Even supporters of official data recognize offshore books as the dominant player.

“The reality is, legalized betting is going to be a late entrant in this market,” said Burton, who is now managing director of Genius Sports, which provides data collection technology and other services to sports leagues.

Laila Mintas, deputy president of Sportradar U.S., said in a statement that among those deals are agreements with the NBA and the NHL “to distribute sports data around the world for betting purposes.” Distribution of data in the NBA deal is strictly limited to legal bookmakers overseas, the league says; the deal does not include U.S. sports betting outlets. The NHL did not respond to a request for comment.

Sportradar said in a statement that it provides data and betting services only to licensed bookmakers.

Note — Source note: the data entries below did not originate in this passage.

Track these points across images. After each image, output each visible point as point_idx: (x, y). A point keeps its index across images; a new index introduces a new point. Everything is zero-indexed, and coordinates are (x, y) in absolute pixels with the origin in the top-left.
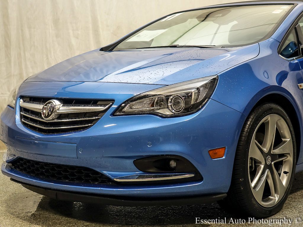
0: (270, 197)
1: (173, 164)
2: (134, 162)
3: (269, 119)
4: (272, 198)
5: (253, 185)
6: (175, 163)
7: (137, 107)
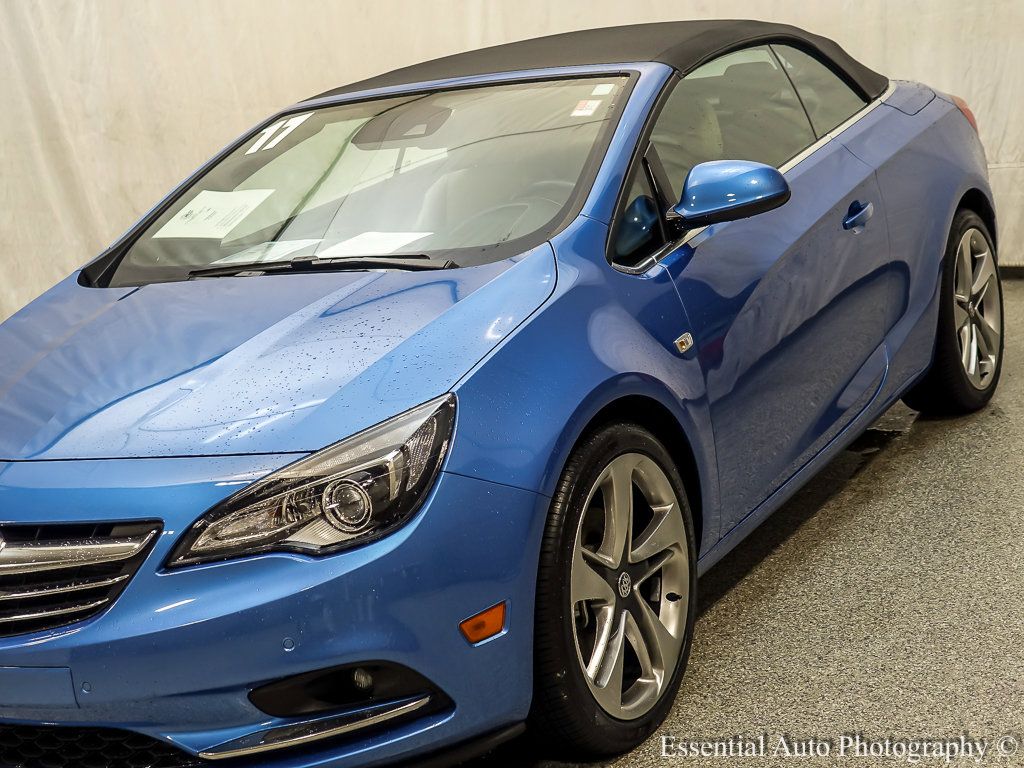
0: (639, 680)
1: (363, 680)
2: (249, 696)
3: (612, 474)
4: (648, 681)
5: (591, 671)
6: (369, 678)
7: (232, 531)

A 2015 investigation by The Times showed how the offshore gambling websites serve a U.S. audience, and found that Sportradar works with one that has been identified in multiple federal gambling investigations.

In regard to the data scouts being ejected from soccer stadiums in Britain, the Sportradar spokesman said that the company “has always been transparent that we collect data from venues in the U.K. and elsewhere,” and that the company believes that the British soccer leagues’ “attempts to prevent us from collecting data” are in violation of British and European antitrust law.

As to the specific issue of whether U.S. law should mandate the exclusive use of official data, Sportradar’s Mintas came straight down the middle.

“Sportradar uses both unofficial and official data as market dynamics dictate, and we are fully transparent about the way we do business,” she said.

WHO OWNS REAL-TIME DATA?

Some legal experts, like Ryan Rodenberg, an associate professor of sports law at Florida State University, believe that, as with musical recordings and other copyrighted material, courts will find that real-time sports data is owned by those who produce it: the leagues and their players.

Others dismiss that view. Marc Edelman, a professor of law at Baruch College, said he believed that only “pre-scripted” events were subject to copyright — meaning that while professional wrestling performances might qualify, football, basketball and other true competitions would not.

There is little question that the leagues riled the gambling industry with their initial proposal for requiring the use of official data and royalty fees, which could have added up to around 20 percent of revenues, said Joe Asher, chief executive of the U.S. arm of William Hill, an international sports betting book.

Several of the leagues initially cast the royalties as an “integrity fee” that would help them pay for things like policing match fixing and point shaving. A legislative mandate for official data “sets up monopoly pricing power,” Asher said. “This whole thing of official league data is like a smoke screen.”

During the past year, at least 17 states have considered new laws on sports betting, including at least six where official data is in play, said James Kilsby, managing director of Gambling Compliance, an independent research service.

For proponents of official data, New York and Pennsylvania are potential bellwethers, Kilsby said.

The proposed New York law would require official data for in-play betting, and mandate what the bill calls a “commercially reasonable” subscription fee for the data. There would also be a royalty fee that all sports betting operators would pay to the leagues.

State regulators are working out details of a law passed in Pennsylvania. Comments sent to those regulators by Major League Baseball, the NBA and the PGA Tour push for official data and raise concerns about the data scouts, also called courtsiders, who could soon be as common in the United States as they are in Britain.

Unofficial data “is often collected by ‘courtsiders,’ who covertly collect data in arenas and stadiums,” the leagues said. “These courtsiders and scrapers operate in the shadows, compromise the legal market, fuel the illegal market and have no vested interest in the integrity of sports.”

Scott Kaufman-Ross, an NBA vice president, said: “For sports betting, official data should be the data that’s used. People are putting money on the line. It’s a real problem if they’re not getting the most accurate, up-to-date information.”